Saved entries:
# # # #

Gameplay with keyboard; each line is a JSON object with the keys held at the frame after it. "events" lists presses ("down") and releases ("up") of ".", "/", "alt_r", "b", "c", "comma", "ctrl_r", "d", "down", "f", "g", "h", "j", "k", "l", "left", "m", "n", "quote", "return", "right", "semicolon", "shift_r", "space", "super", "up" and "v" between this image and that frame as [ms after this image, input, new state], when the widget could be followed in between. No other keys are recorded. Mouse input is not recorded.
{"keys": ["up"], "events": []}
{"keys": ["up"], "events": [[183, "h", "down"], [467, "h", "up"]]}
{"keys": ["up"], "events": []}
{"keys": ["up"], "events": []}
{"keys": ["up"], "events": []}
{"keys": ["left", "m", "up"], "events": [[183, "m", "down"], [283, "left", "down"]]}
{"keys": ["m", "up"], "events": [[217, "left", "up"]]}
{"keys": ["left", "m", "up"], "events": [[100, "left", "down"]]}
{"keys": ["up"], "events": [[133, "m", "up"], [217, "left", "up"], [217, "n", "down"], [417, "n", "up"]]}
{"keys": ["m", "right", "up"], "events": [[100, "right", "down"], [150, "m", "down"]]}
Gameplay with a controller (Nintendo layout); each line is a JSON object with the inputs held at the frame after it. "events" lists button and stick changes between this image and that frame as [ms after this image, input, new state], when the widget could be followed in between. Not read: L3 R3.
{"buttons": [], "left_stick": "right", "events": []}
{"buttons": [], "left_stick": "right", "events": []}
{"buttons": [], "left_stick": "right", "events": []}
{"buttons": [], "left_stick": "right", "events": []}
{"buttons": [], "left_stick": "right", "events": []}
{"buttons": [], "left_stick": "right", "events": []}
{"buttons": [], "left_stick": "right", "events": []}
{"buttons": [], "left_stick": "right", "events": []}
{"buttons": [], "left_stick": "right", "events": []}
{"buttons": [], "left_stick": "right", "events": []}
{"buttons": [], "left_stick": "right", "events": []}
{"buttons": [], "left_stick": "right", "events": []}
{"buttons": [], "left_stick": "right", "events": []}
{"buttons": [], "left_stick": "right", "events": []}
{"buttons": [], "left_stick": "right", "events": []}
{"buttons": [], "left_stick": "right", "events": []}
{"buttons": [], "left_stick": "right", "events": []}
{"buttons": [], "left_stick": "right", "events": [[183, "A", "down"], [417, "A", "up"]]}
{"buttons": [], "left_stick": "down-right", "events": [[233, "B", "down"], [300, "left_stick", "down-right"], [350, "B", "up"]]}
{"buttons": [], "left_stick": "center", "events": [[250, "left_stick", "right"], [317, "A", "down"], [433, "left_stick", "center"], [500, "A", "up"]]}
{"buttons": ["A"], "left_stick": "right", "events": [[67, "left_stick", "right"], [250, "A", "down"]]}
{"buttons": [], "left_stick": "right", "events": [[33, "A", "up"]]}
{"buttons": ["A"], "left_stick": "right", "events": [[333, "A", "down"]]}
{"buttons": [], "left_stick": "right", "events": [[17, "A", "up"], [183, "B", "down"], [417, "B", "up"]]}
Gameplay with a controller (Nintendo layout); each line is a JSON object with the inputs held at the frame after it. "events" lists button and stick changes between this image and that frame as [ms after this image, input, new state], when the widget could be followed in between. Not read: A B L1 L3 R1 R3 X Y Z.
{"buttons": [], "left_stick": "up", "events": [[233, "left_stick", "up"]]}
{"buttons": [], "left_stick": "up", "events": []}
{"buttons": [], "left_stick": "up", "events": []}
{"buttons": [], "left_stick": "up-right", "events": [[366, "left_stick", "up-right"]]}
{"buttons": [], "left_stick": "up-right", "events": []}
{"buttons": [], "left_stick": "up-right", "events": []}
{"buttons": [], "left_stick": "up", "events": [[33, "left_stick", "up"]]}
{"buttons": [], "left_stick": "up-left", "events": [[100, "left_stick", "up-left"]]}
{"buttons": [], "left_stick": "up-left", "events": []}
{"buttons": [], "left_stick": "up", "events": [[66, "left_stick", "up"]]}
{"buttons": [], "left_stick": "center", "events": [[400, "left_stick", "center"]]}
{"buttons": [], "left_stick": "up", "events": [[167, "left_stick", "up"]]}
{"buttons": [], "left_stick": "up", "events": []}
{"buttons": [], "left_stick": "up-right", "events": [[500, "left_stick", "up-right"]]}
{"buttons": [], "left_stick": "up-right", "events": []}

# # # #

Work item >>
For the string "center", show each line of the entries above where it occurs.

Output for this task >>
{"buttons": [], "left_stick": "center", "events": [[250, "left_stick", "right"], [317, "A", "down"], [433, "left_stick", "center"], [500, "A", "up"]]}
{"buttons": [], "left_stick": "center", "events": [[400, "left_stick", "center"]]}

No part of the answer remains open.